2During the September and October Assembly sessions Governor Penn had maintained personal silence about the Proprietors’ concessions regarding equal taxation of their located but unimproved lands. On January 17 he tried to bypass the Assembly by directing the commissioners of appeals, assessors, and county commissioners to interpret the Supply Act of 1764 in a manner conforming to his instructions received the previous summer but directly contrary to the wording he had insisted on before approving the bill in May. See above, XI, 213–14 n.

3About three or four words are lost by the tear in the MS. These may have been “Lots in Towns where” or “City Lots where,” as the last part of the next paragraph suggests. When the commissioners and assessors of Philadelphia Co. forced Penn to apply to the Assembly for a supplementary act, January 30, and he had received the proposed bill, he sent it back, February 9, with an amendment “respecting the Taxation of the Proprietarie’s Lots in Burroughs and Towns.” Pa. Col. Recs., IX, 244. The nature of this amendment is not indicated, but the directions the governor had received related only to the taxation of “located uncultivated lands” and did not mention the Penns’ unoccupied town lots as such. It seems probable, therefore, that the Assembly bill provided that both the Proprietors’ rural “located uncultivated lands” and their urban lots should be taxed on the same basis as other men’s property “of the same circumstances of situation, kind and quality,” while the governor refused to apply the principle of equality to urban lots. In any case, the Assembly declined to accept his amendment and the bill failed of passage. 8 Pa. Arch., VII, 1741.

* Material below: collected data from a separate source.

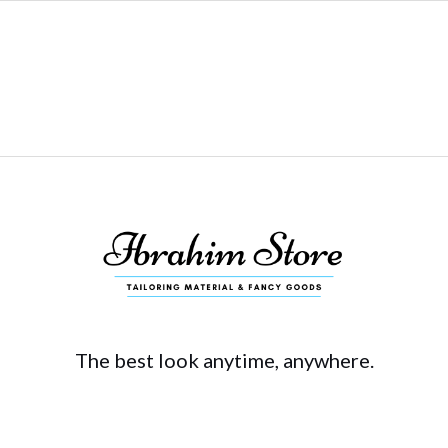
The best look anytime, anywhere.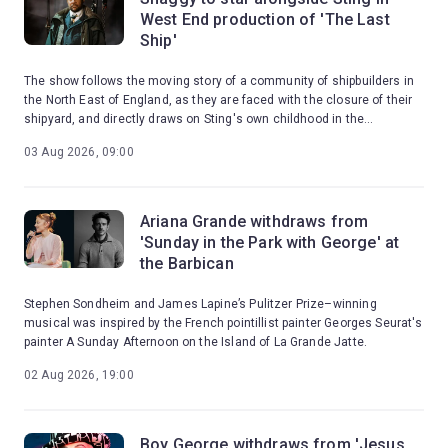
West End production of 'The Last
Ship'
The show follows the moving story of a community of shipbuilders in
the North East of England, as they are faced with the closure of their
shipyard, and directly draws on Sting's own childhood in the
shipbuilding town of Wallsend.
03 Aug 2026, 09:00
Ariana Grande withdraws from
'Sunday in the Park with George' at
the Barbican
Stephen Sondheim and James Lapine’s Pulitzer Prize–winning
musical was inspired by the French pointillist painter Georges Seurat's
painter A Sunday Afternoon on the Island of La Grande Jatte.
02 Aug 2026, 19:00
Boy George withdraws from 'Jesus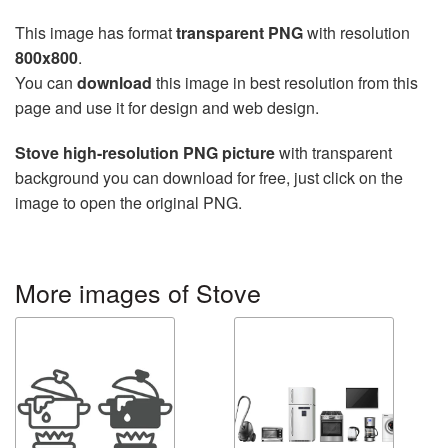
This image has format
transparent PNG
with resolution
800x800
.
You can
download
this image in best resolution from this
page and use it for design and web design.
Stove high-resolution PNG picture
with transparent
background you can download for free, just click on the
image to open the original PNG.
More images of Stove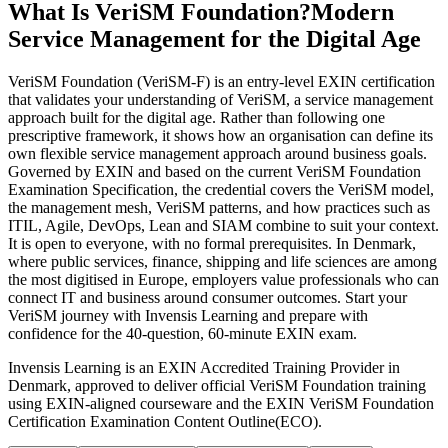
What Is VeriSM Foundation?
Modern
Service Management for the Digital Age
VeriSM Foundation (VeriSM-F) is an entry-level EXIN certification
that validates your understanding of VeriSM, a service management
approach built for the digital age. Rather than following one
prescriptive framework, it shows how an organisation can define its
own flexible service management approach around business goals.
Governed by EXIN and based on the current VeriSM Foundation
Examination Specification, the credential covers the VeriSM model,
the management mesh, VeriSM patterns, and how practices such as
ITIL, Agile, DevOps, Lean and SIAM combine to suit your context.
It is open to everyone, with no formal prerequisites. In Denmark,
where public services, finance, shipping and life sciences are among
the most digitised in Europe, employers value professionals who can
connect IT and business around consumer outcomes. Start your
VeriSM journey with Invensis Learning and prepare with
confidence for the 40-question, 60-minute EXIN exam.
Invensis Learning is an EXIN Accredited Training Provider in
Denmark, approved to deliver official VeriSM Foundation training
using EXIN-aligned courseware and the EXIN VeriSM Foundation
Certification Examination Content Outline(ECO).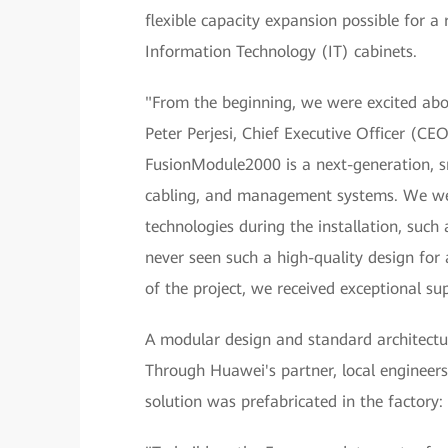
flexible capacity expansion possible for 
Information Technology (IT) cabinets.
"From the beginning, we were excited abo
Peter Perjesi, Chief Executive Officer (C
FusionModule2000 is a next-generation, sm
cabling, and management systems. We we
technologies during the installation, suc
never seen such a high-quality design for 
of the project, we received exceptional s
A modular design and standard architectu
Through Huawei's partner, local engineers 
solution was prefabricated in the factory: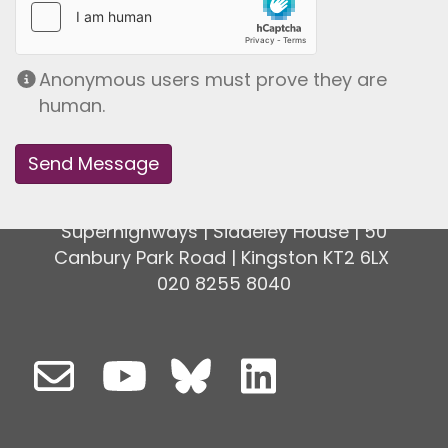
Anonymous users must prove they are
human.
Superhighways | Siddeley House | 50
Canbury Park Road | Kingston KT2 6LX
020 8255 8040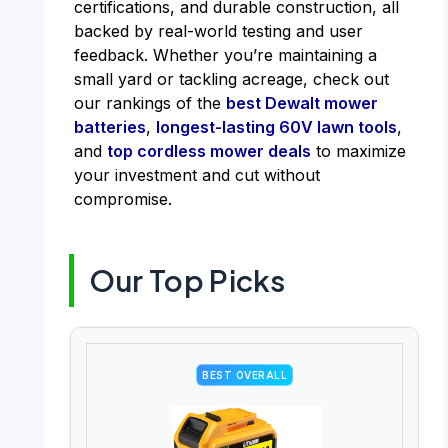
certifications, and durable construction, all
backed by real-world testing and user
feedback. Whether you’re maintaining a
small yard or tackling acreage, check out
our rankings of the
best Dewalt mower
batteries
,
longest-lasting 60V lawn tools
,
and
top cordless mower deals
to maximize
your investment and cut without
compromise.
Our Top Picks
BEST OVERALL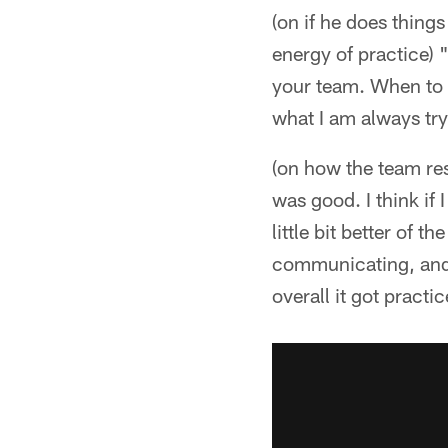
(on if he does things
energy of practice) 
your team. When to b
what I am always tryi
(on how the team res
was good. I think if 
little bit better of 
communicating, and I
overall it got practi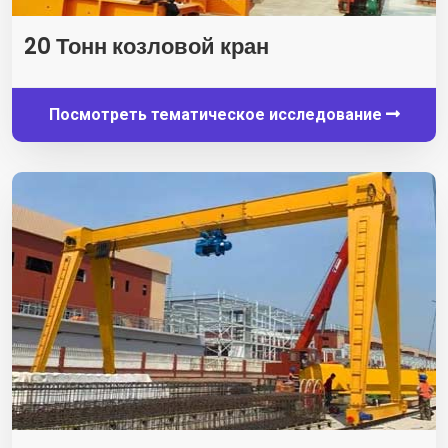
20 Тонн козловой кран
Посмотреть тематическое исследование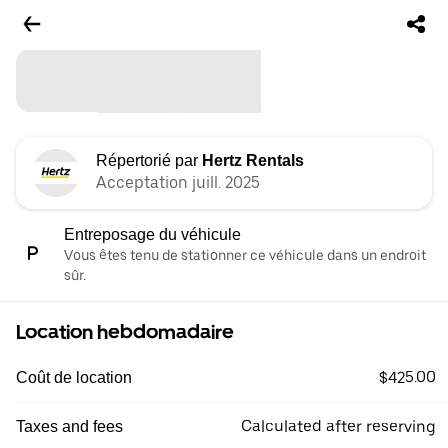
Répertorié par
Hertz Rentals
Acceptation juill. 2025
Entreposage du véhicule
Vous êtes tenu de stationner ce véhicule dans un endroit
sûr.
Location hebdomadaire
$425.00
Coût de location
Calculated after reserving
Taxes and fees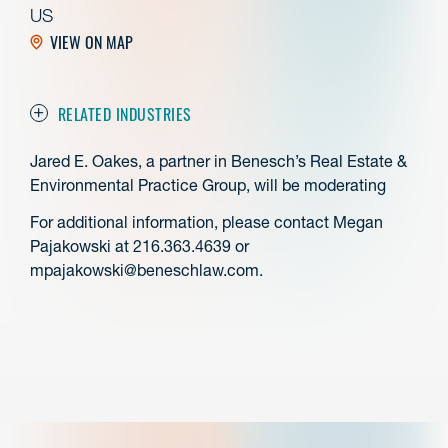
US
VIEW ON MAP
RELATED INDUSTRIES
Jared E. Oakes, a partner in Benesch’s Real Estate &
Environmental Practice Group, will be moderating
For additional information, please contact Megan
Pajakowski at 216.363.4639 or
mpajakowski@beneschlaw.com.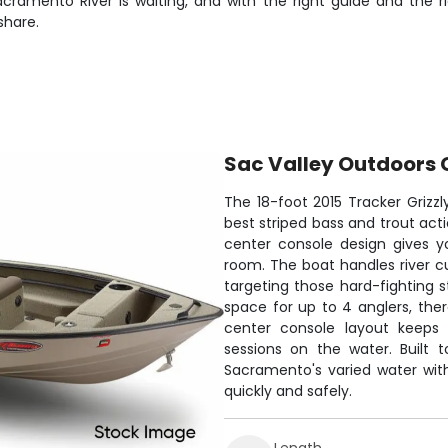
amento River is waiting, and with the right guide and the rig
share.
Sac Valley Outdoors 
The 18-foot 2015 Tracker Grizzl
best striped bass and trout act
center console design gives y
room. The boat handles river cu
targeting those hard-fighting s
space for up to 4 anglers, th
center console layout keeps 
sessions on the water. Built t
Sacramento's varied water with
quickly and safely.
Length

4Acting under authority of General Gage and Sir William Johnson, George Croghan (above, V, 64 n) was going west for the public purpose of persuading the Indians to accept peaceably the British occupation. Privately he was also planning, with the support of his secret partners, Baynton, Wharton & Morgan, and other merchants, to reopen the profitable fur trade with the Indians. He took with him large stocks of goods, ostensibly as presents but largely intended for trading purposes. Accompanied by his cousin Thomas Smallman and Lieutenant Alexander Fraser, an officer of one of the Highland regiments, he left Philadelphia on the day Galloway wrote this letter. Nicholas B. Wainwright, George Croghan Wilderness Diplomat (Chapel Hill, [1959]), pp. 213–15; Clarence W. Alvord and Clarence E. Carter, eds., The Critical Period 1763–1765 (Colls., X, Illinois State Hist. Lib., Springfield, 1915), p. 491 n.